QUESTIONS ON THE MATERIAL ->
• 1. Besides meowus ordinari, what are the two other primary varieties of cat speech named in the essay about cat speech?
• 2. Retype the essay about cat speech word for word, starting at "SO I AM SITTING at" and ending at "of a doorman.".

---------- GIVEN PASSAGE

SO I AM SITTING at my computing machine earning my living, and my cat wanders in and speaks to me. I recognize that category of discourse immediately; it is meowus ordinari, the common house cry.
The two other primary varieties of cat speech are meowus bigtroubli, a sort of low growling moan, and screechus extremeli, which is an upper-register howl designed to alert people in Utah to the existence of certain troubling facts.
Those two modes of expression always demand my immediate attention. The former usually means there's an opossum in the kitchen; the latter means that the cat is being abducted by aliens -- a not uncommon occurrence, alas.
Meowus ordinari often has to do with food. Less often, it has to do with access. Boomer has a cat door, but she does not like the cat door. She is a large cat, and her door is not a large door. She would much prefer the services of a doorman.
So I am sitting, as I say, my stubby fingers flying over the keys, and the cat is standing in the middle of the room and speaking. Whatever she is talking about, I know she can wait just a minute.

--------------------
---------- RECORD SET

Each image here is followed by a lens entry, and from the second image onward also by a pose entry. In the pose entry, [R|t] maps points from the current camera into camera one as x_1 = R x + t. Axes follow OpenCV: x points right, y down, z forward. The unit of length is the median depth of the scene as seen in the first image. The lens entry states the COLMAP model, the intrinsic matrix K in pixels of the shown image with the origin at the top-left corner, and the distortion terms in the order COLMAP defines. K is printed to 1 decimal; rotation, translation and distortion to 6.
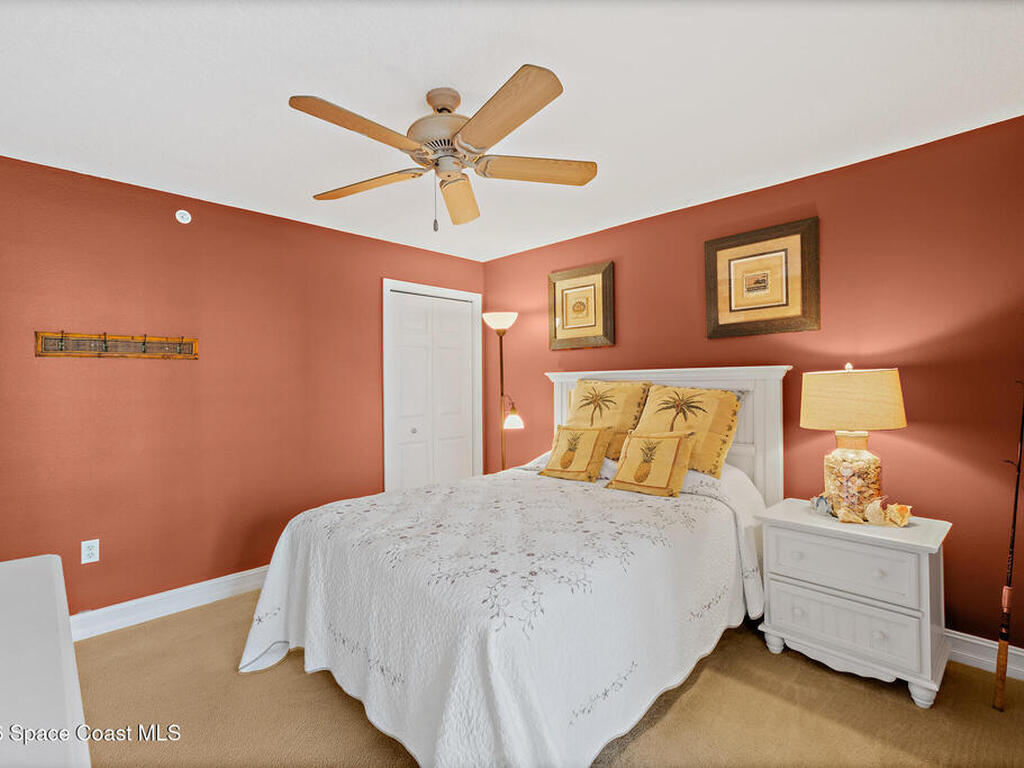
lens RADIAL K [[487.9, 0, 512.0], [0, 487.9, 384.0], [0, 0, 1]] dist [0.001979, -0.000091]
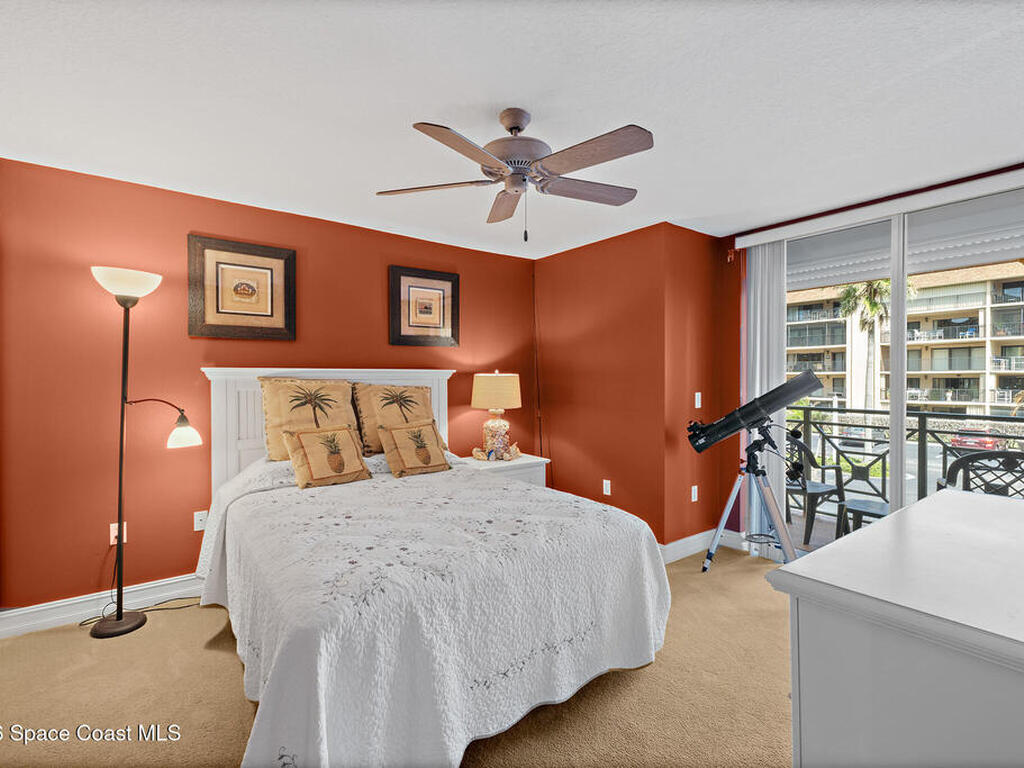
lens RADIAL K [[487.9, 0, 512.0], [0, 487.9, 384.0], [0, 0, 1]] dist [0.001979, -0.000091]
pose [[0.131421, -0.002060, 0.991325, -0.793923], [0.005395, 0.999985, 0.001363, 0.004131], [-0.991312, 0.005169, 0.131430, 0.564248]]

--------------------
---------- RECORD SET

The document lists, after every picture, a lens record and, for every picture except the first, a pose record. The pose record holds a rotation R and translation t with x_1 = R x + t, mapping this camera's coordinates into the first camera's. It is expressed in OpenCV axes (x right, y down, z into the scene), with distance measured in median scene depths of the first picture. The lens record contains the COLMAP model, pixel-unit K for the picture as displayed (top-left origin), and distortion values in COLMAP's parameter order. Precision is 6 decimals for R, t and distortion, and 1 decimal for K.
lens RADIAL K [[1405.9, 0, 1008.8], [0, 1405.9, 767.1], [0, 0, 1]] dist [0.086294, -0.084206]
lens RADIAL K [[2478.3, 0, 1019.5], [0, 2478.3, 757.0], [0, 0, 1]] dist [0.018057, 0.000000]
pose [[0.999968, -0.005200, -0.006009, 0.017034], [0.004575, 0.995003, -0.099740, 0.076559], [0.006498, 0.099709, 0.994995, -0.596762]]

--------------------

ANSWERS GIVEN ->
• 1. Meowus bigtroubli and screechus extremeli.

• 2.
SO I AM SITTING at my computing machine earning my living, and my cat wanders in and speaks to me. I recognize that category of discourse immediately; it is meowus ordinari, the common house cry.
The two other primary varieties of cat speech are meowus bigtroubli, a sort of low growling moan, and screechus extremeli, which is an upper-register howl designed to alert people in Utah to the existence of certain troubling facts.
Those two modes of expression always demand my immediate attention. The former usually means there's an opossum in the kitchen; the latter means that the cat is being abducted by aliens -- a not uncommon occurrence, alas.
Meowus ordinari often has to do with food. Less often, it has to do with access. Boomer has a cat door, but she does not like the cat door. She is a large cat, and her door is not a large door. She would much prefer the services of a doorman.